Exercise aim |
Taking only the lines of the data below from the line with "### Assignment 2 (M1) Final Output" to the line with "- 制片人：[石黒達也](h", ends included, write them out exactly and without pictures.

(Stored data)
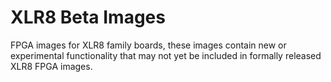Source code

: # XLR8 Beta Images

FPGA images for XLR8 family boards, these images contain new or experimental functionality that may not yet be included in formally released XLR8 FPGA images.
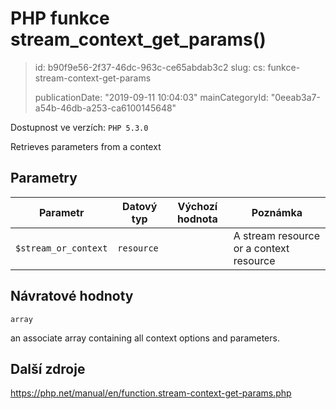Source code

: PHP funkce stream_context_get_params()
======================================

> id: b90f9e56-2f37-46dc-963c-ce65abdab3c2
> slug:
> 	cs: funkce-stream-context-get-params
> 
> publicationDate: "2019-09-11 10:04:03"
> mainCategoryId: "0eeab3a7-a54b-46db-a253-ca6100145648"

Dostupnost ve verzích: `PHP 5.3.0`

Retrieves parameters from a context


Parametry
--------------

| Parametr | Datový typ | Výchozí hodnota | Poznámka |
|-----|-----|-----|-----|
| `$stream_or_context` | `resource` |  | A stream resource or a context resource |


Návratové hodnoty
----------------

`array`

an associate array containing all context options and parameters.

Další zdroje
------------

https://php.net/manual/en/function.stream-context-get-params.php
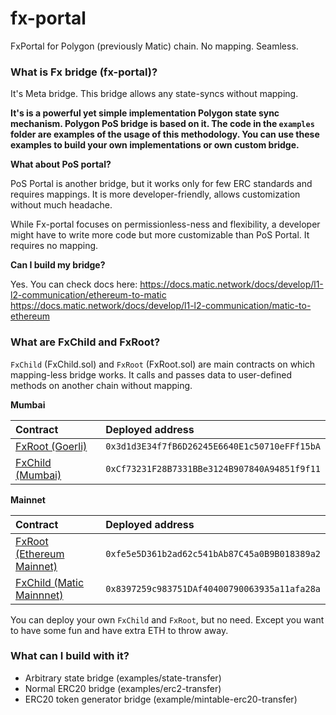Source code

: # fx-portal

FxPortal for Polygon (previously Matic) chain. No mapping. Seamless.

### What is Fx bridge (fx-portal)?

It's Meta bridge. This bridge allows any state-syncs without mapping.

**It's is a powerful yet simple implementation Polygon state sync mechanism. Polygon PoS bridge is based on it. The code in the `examples` folder are examples of the usage of this methodology. You can use these examples to build your own implementations or own custom bridge.**

**What about PoS portal?**

PoS Portal is another bridge, but it works only for few ERC standards and requires mappings. It is more developer-friendly, allows customization without much headache. 

While Fx-portal focuses on permissionless-ness and flexibility, a developer might have to write more code but more customizable than PoS Portal. It requires no mapping.

**Can I build my bridge?**

Yes. You can check docs here: https://docs.matic.network/docs/develop/l1-l2-communication/ethereum-to-matic
https://docs.matic.network/docs/develop/l1-l2-communication/matic-to-ethereum 

### What are FxChild and FxRoot?

`FxChild` (FxChild.sol)  and `FxRoot` (FxRoot.sol) are main contracts on which mapping-less bridge works. It calls and passes data to user-defined methods on another chain without mapping.

**Mumbai**

| Contract | Deployed address  |
| :----- | :- |
| [FxRoot (Goerli)](https://goerli.etherscan.io/address/0x3d1d3E34f7fB6D26245E6640E1c50710eFFf15bA#code) | `0x3d1d3E34f7fB6D26245E6640E1c50710eFFf15bA` |
| [FxChild (Mumbai)](https://explorer-mumbai.maticvigil.com/address/0xCf73231F28B7331BBe3124B907840A94851f9f11/contracts) | `0xCf73231F28B7331BBe3124B907840A94851f9f11`|

**Mainnet**


| Contract | Deployed address  |
| :----- | :- |
| [FxRoot (Ethereum Mainnet)](https://etherscan.io/address/0xfe5e5d361b2ad62c541bab87c45a0b9b018389a2#code) | `0xfe5e5D361b2ad62c541bAb87C45a0B9B018389a2` |
| [FxChild (Matic Mainnnet)](https://explorer-mainnet.maticvigil.com/address/0x8397259c983751DAf40400790063935a11afa28a/contracts) | `0x8397259c983751DAf40400790063935a11afa28a`|


You can deploy your own `FxChild` and `FxRoot`, but no need. Except you want to have some fun and have extra ETH to throw away.

### What can I build with it?

* Arbitrary state bridge (examples/state-transfer)
* Normal ERC20 bridge (examples/erc2-transfer)
* ERC20 token generator bridge (example/mintable-erc20-transfer)
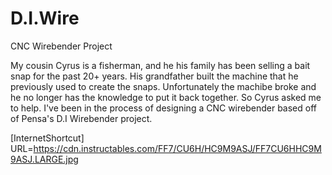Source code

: # D.I.Wire
CNC Wirebender Project


My cousin Cyrus is a fisherman, and he his family has been selling a bait snap for the past 20+ years. His grandfather built the machine that he previously used to create the snaps. Unfortunately the machibe broke and he no longer has the knowledge to put it back together. So Cyrus asked me to help. I've been in the process of designing a CNC wirebender based off of Pensa's D.I Wirebender project. 

[InternetShortcut]
URL=https://cdn.instructables.com/FF7/CU6H/HC9M9ASJ/FF7CU6HHC9M9ASJ.LARGE.jpg
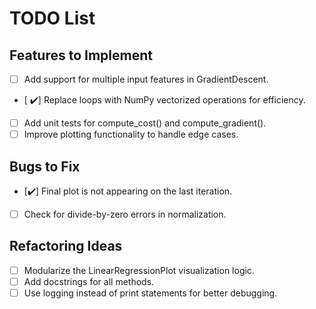 # TODO List

## Features to Implement
- [ ] Add support for multiple input features in GradientDescent.
- [ ✔️] Replace loops with NumPy vectorized operations for efficiency.
- [ ] Add unit tests for compute_cost() and compute_gradient().
- [ ] Improve plotting functionality to handle edge cases.

## Bugs to Fix
- [✔️] Final plot is not appearing on the last iteration.
- [ ] Check for divide-by-zero errors in normalization.

## Refactoring Ideas
- [ ] Modularize the LinearRegressionPlot visualization logic.
- [ ] Add docstrings for all methods.
- [ ] Use logging instead of print statements for better debugging.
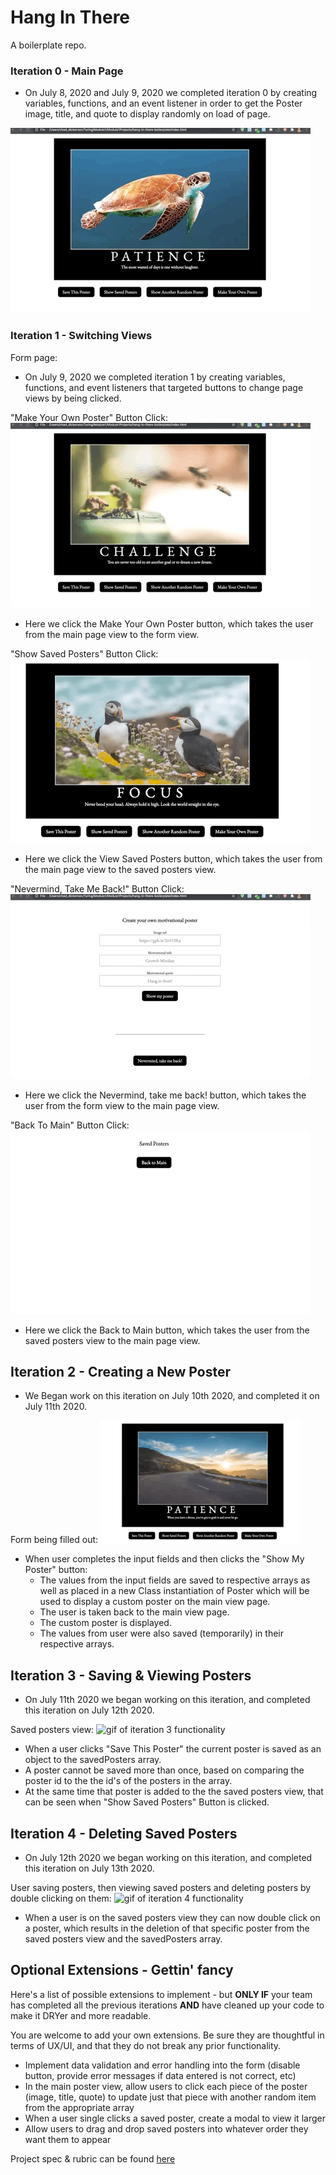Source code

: # Hang In There

A boilerplate repo.

### Iteration 0 - Main Page

- On July 8, 2020 and July 9, 2020 we completed iteration 0 by creating variables, functions, and an event listener in order to get the Poster image, title, and quote to display randomly on load of page.

![gif of main page poster upon load](/ReadMeGifs/PageLoad.gif)

### Iteration 1 - Switching Views

Form page:

- On July 9, 2020 we completed iteration 1 by creating variables, functions, and event listeners that targeted buttons to change page views by being clicked.

"Make Your Own Poster" Button Click:
![gif of Make Your Own Poster Button being clicked](/ReadMeGifs/viewForm.gif)

- Here we click the Make Your Own Poster button, which takes the user from the main page view to the form view.

"Show Saved Posters" Button Click:
![gif of View Saved Posters button being clicked](/ReadMeGifs/showSavedPostersButton.gif)

- Here we click the View Saved Posters button, which takes the user from the main page view to the saved posters view.

"Nevermind, Take Me Back!" Button Click:
![gif of Nevermind, take me back! button being clicked](/ReadMeGifs/takeMeBack.gif)

- Here we click the Nevermind, take me back! button, which takes the user from the form view to the main page view.

"Back To Main" Button Click:
![gif of Back to Main button being clicked](/ReadMeGifs/backToMainButton.gif)

- Here we click the Back to Main button, which takes the user from the saved posters view to the main page view.

## Iteration 2 - Creating a New Poster

- We Began work on this iteration on July 10th 2020, and completed it on July 11th 2020.

Form being filled out:
![gif of iteration 2 functionality](/ReadMeGifs/iteration-2.gif)


- When user completes the input fields and then clicks the "Show My Poster" button:
  - The values from the input fields are saved to respective arrays as well as placed in a new Class instantiation of Poster which will be used to display a custom poster on the main view page.
  - The user is taken back to the main view page.
  - The custom poster is displayed.
  - The values from user were also saved (temporarily) in their respective arrays.

## Iteration 3 - Saving & Viewing Posters

- On July 11th 2020 we began working on this iteration, and completed this iteration on July 12th 2020.

Saved posters view:
![gif of iteration 3 functionality](/ReadMeGifs/iteration3.gif)

- When a user clicks "Save This Poster" the current poster is saved as an object to the savedPosters array.
- A poster cannot be saved more than once, based on comparing the poster id to the the id's of the posters in the array.
- At the same time that poster is added to the the saved posters view, that can be seen when "Show Saved Posters" Button is clicked.

## Iteration 4 - Deleting Saved Posters

- On July 12th 2020 we began working on this iteration, and completed this iteration on July 13th 2020.

User saving posters, then viewing saved posters and deleting posters by double clicking on them:
![gif of iteration 4 functionality](/ReadMeGifs/iteration4.gif)

- When a user is on the saved posters view they can now double click on a poster, which results in the deletion of that specific poster from the saved posters view and the savedPosters array.

## Optional Extensions - Gettin' fancy

Here's a list of possible extensions to implement - but **ONLY IF** your team has completed all the previous iterations **AND** have cleaned up your code to make it DRYer and more readable.

You are welcome to add your own extensions. Be sure they are thoughtful in terms of UX/UI, and that they do not break any prior functionality.

- Implement data validation and error handling into the form (disable button, provide error messages if data entered is not correct, etc)
- In the main poster view, allow users to click each piece of the poster (image, title, quote) to update just that piece with another random item from the appropriate array
- When a user single clicks a saved poster, create a modal to view it larger
- Allow users to drag and drop saved posters into whatever order they want them to appear


Project spec & rubric can be found [here](https://frontend.turing.io/projects/module-1/hang-in-there.html)
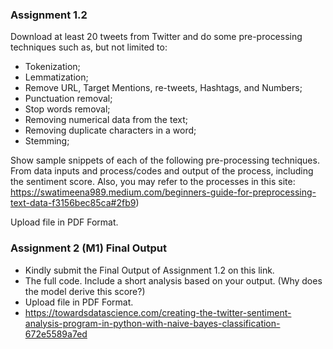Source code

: ### Assignment 1.2
Download at least 20 tweets from Twitter and do some pre-processing techniques such as, but not limited to:
- Tokenization;
- Lemmatization;
- Remove URL, Target Mentions, re-tweets, Hashtags, and Numbers;
- Punctuation removal;
- Stop words removal;
- Removing numerical data from the text;
- Removing duplicate characters in a word;
- Stemming;

Show sample snippets of each of the following pre-processing techniques.
From data inputs and process/codes and output of the process, including the sentiment score.
Also, you may refer to the processes in this site: https://swatimeena989.medium.com/beginners-guide-for-preprocessing-text-data-f3156bec85ca#2fb9)

Upload file in PDF Format.

### Assignment 2 (M1) Final Output
- Kindly submit the Final Output of Assignment 1.2 on this link.
- The full code. Include a short analysis based on your output. (Why does the model derive this score?)
- Upload file in PDF Format.
- https://towardsdatascience.com/creating-the-twitter-sentiment-analysis-program-in-python-with-naive-bayes-classification-672e5589a7ed
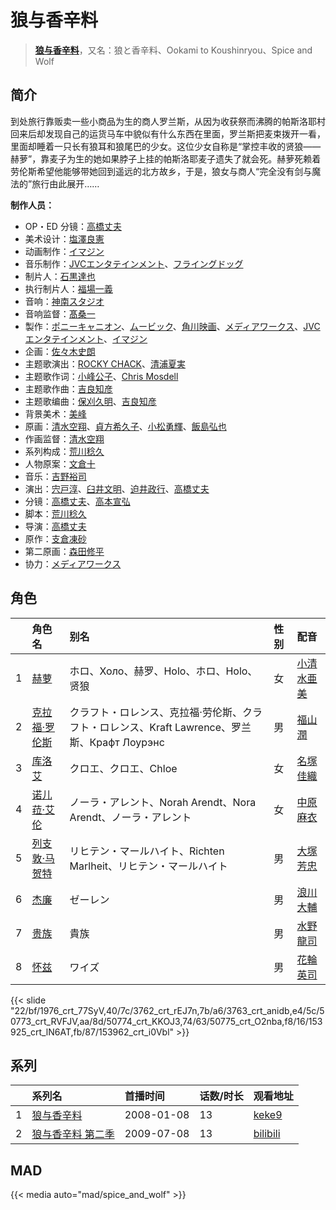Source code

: # 狼与香辛料


> <u>**[狼与香辛料](https://bgm.tv/subject/282)**</u>，又名：狼と香辛料、Ookami to Koushinryou、Spice and Wolf

## 简介

到处旅行靠贩卖一些小商品为生的商人罗兰斯，从因为收获祭而沸腾的帕斯洛耶村回来后却发现自己的运货马车中貌似有什么东西在里面，罗兰斯把麦束拨开一看，里面却睡着一只长有狼耳和狼尾巴的少女。这位少女自称是“掌控丰收的贤狼——赫萝”，靠麦子为生的她如果脖子上挂的帕斯洛耶麦子遗失了就会死。赫萝死赖着劳伦斯希望他能够带她回到遥远的北方故乡，于是，狼女与商人“完全没有剑与魔法的”旅行由此展开……

**制作人员：**
- OP・ED 分镜：[高橋丈夫](https://bgm.tv/person/1611)
- 美术设计：[塩澤良憲](https://bgm.tv/person/17517)
- 动画制作：[イマジン](https://bgm.tv/person/1610)
- 音乐制作：[JVCエンタテインメント](https://bgm.tv/person/3450)、[フライングドッグ](https://bgm.tv/person/3440)
- 制片人：[石黒達也](https://bgm.tv/person/49513)
- 执行制片人：[福場一義](https://bgm.tv/person/3595)
- 音响：[神南スタジオ](https://bgm.tv/person/6110)
- 音响监督：[髙桑一](https://bgm.tv/person/87)
- 製作：[ポニーキャニオン](https://bgm.tv/person/64)、[ムービック](https://bgm.tv/person/310)、[角川映画](https://bgm.tv/person/11505)、[メディアワークス](https://bgm.tv/person/619)、[JVCエンタテインメント](https://bgm.tv/person/3450)、[イマジン](https://bgm.tv/person/1610)
- 企画：[佐々木史朗](https://bgm.tv/person/79)
- 主题歌演出：[ROCKY CHACK](https://bgm.tv/person/13535)、[清浦夏実](https://bgm.tv/person/8558)
- 主题歌作词：[小峰公子](https://bgm.tv/person/15039)、[Chris Mosdell](https://bgm.tv/person/29046)
- 主题歌作曲：[吉良知彦](https://bgm.tv/person/11127)
- 主题歌编曲：[保刈久明](https://bgm.tv/person/745)、[吉良知彦](https://bgm.tv/person/11127)
- 背景美术：[美峰](https://bgm.tv/person/27305)
- 原画：[清水空翔](https://bgm.tv/person/11712)、[貞方希久子](https://bgm.tv/person/3623)、[小松勇輝](https://bgm.tv/person/12517)、[飯島弘也](https://bgm.tv/person/828)
- 作画监督：[清水空翔](https://bgm.tv/person/11712)
- 系列构成：[荒川稔久](https://bgm.tv/person/74)
- 人物原案：[文倉十](https://bgm.tv/person/3660)
- 音乐：[吉野裕司](https://bgm.tv/person/910)
- 演出：[宍戸淳](https://bgm.tv/person/2887)、[臼井文明](https://bgm.tv/person/23357)、[迫井政行](https://bgm.tv/person/3107)、[高橋丈夫](https://bgm.tv/person/1611)
- 分镜：[高橋丈夫](https://bgm.tv/person/1611)、[高本宣弘](https://bgm.tv/person/451)
- 脚本：[荒川稔久](https://bgm.tv/person/74)
- 导演：[高橋丈夫](https://bgm.tv/person/1611)
- 原作：[支倉凍砂](https://bgm.tv/person/3488)
- 第二原画：[森田修平](https://bgm.tv/person/2471)
- 协力：[メディアワークス](https://bgm.tv/person/619)

## 角色

|     |   角色名   |   别名  | 性别 |  配音  |
|:--- |:------  |:----      |:---  |:--   |
| 1 | [赫萝](https://bgm.tv/character/1976) | ホロ、Холо、赫罗、Holo、ホロ、Holo、贤狼 | 女 | [小清水亜美](https://bgm.tv/person/4474) |
| 2 | [克拉福·罗伦斯](https://bgm.tv/character/3762) | クラフト・ロレンス、克拉福·劳伦斯、クラフト・ロレンス、Kraft Lawrence、罗兰斯、Крафт Лоурэнс | 男 | [福山潤](https://bgm.tv/person/3818) |
| 3 | [库洛艾](https://bgm.tv/character/3763) | クロエ、クロエ、Chloe | 女 | [名塚佳織](https://bgm.tv/person/3922) |
| 4 | [诺儿菈·艾伦](https://bgm.tv/character/50773) | ノーラ・アレント、Norah Arendt、Nora Arendt、ノーラ・アレント | 女 | [中原麻衣](https://bgm.tv/person/4145) |
| 5 | [列支敦·马贺特](https://bgm.tv/character/50774) | リヒテン・マールハイト、Richten Marlheit、リヒテン・マールハイト | 男 | [大塚芳忠](https://bgm.tv/person/3879) |
| 6 | [杰廉](https://bgm.tv/character/50775) | ゼーレン | 男 | [浪川大輔](https://bgm.tv/person/4254) |
| 7 | [贵族](https://bgm.tv/character/153925) | 貴族 | 男 | [水野龍司](https://bgm.tv/person/46864) |
| 8 | [怀兹](https://bgm.tv/character/153962) | ワイズ | 男 | [花輪英司](https://bgm.tv/person/4354) |

{{< slide "22/bf/1976_crt_77SyV,40/7c/3762_crt_rEJ7n,7b/a6/3763_crt_anidb,e4/5c/50773_crt_RVFJV,aa/8d/50774_crt_KKOJ3,74/63/50775_crt_O2nba,f8/16/153925_crt_lN6AT,fb/87/153962_crt_i0Vbl" >}}

## 系列

|     | 系列名       | 首播时间       | 话数/时长 | 观看地址                                                      |
| :-- | :-------- | :--------- | :---- | :-------------------------------------------------------- |
| 1   |[狼与香辛料](https://bgm.tv/subject/282)| 2008-01-08 | 13    | [keke9](https://www.keke9.app/play/28345-4-249741.html)   |
| 2   |[狼与香辛料 第二季](https://bgm.tv/subject/1512)| 2009-07-08 | 13    | [bilibili](https://www.bilibili.com/bangumi/play/ep34818) |


## MAD

{{< media  auto="mad/spice_and_wolf"  >}}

Output below |
### Assignment 2 (M1) Final Output
- Kindly submit the Final Output of Assignment 1.2 on this link.
- The full code. Include a short analysis based on your output. (Why does the model derive this score?)
- Upload file in PDF Format.
- https://towardsdatascience.com/creating-the-twitter-sentiment-analysis-program-in-python-with-naive-bayes-classification-672e5589a7ed
Source code

: # 狼与香辛料


> <u>**[狼与香辛料](https://bgm.tv/subject/282)**</u>，又名：狼と香辛料、Ookami to Koushinryou、Spice and Wolf

## 简介

到处旅行靠贩卖一些小商品为生的商人罗兰斯，从因为收获祭而沸腾的帕斯洛耶村回来后却发现自己的运货马车中貌似有什么东西在里面，罗兰斯把麦束拨开一看，里面却睡着一只长有狼耳和狼尾巴的少女。这位少女自称是“掌控丰收的贤狼——赫萝”，靠麦子为生的她如果脖子上挂的帕斯洛耶麦子遗失了就会死。赫萝死赖着劳伦斯希望他能够带她回到遥远的北方故乡，于是，狼女与商人“完全没有剑与魔法的”旅行由此展开……

**制作人员：**
- OP・ED 分镜：[高橋丈夫](https://bgm.tv/person/1611)
- 美术设计：[塩澤良憲](https://bgm.tv/person/17517)
- 动画制作：[イマジン](https://bgm.tv/person/1610)
- 音乐制作：[JVCエンタテインメント](https://bgm.tv/person/3450)、[フライングドッグ](https://bgm.tv/person/3440)
- 制片人：[石黒達也](https://bgm.tv/person/49513)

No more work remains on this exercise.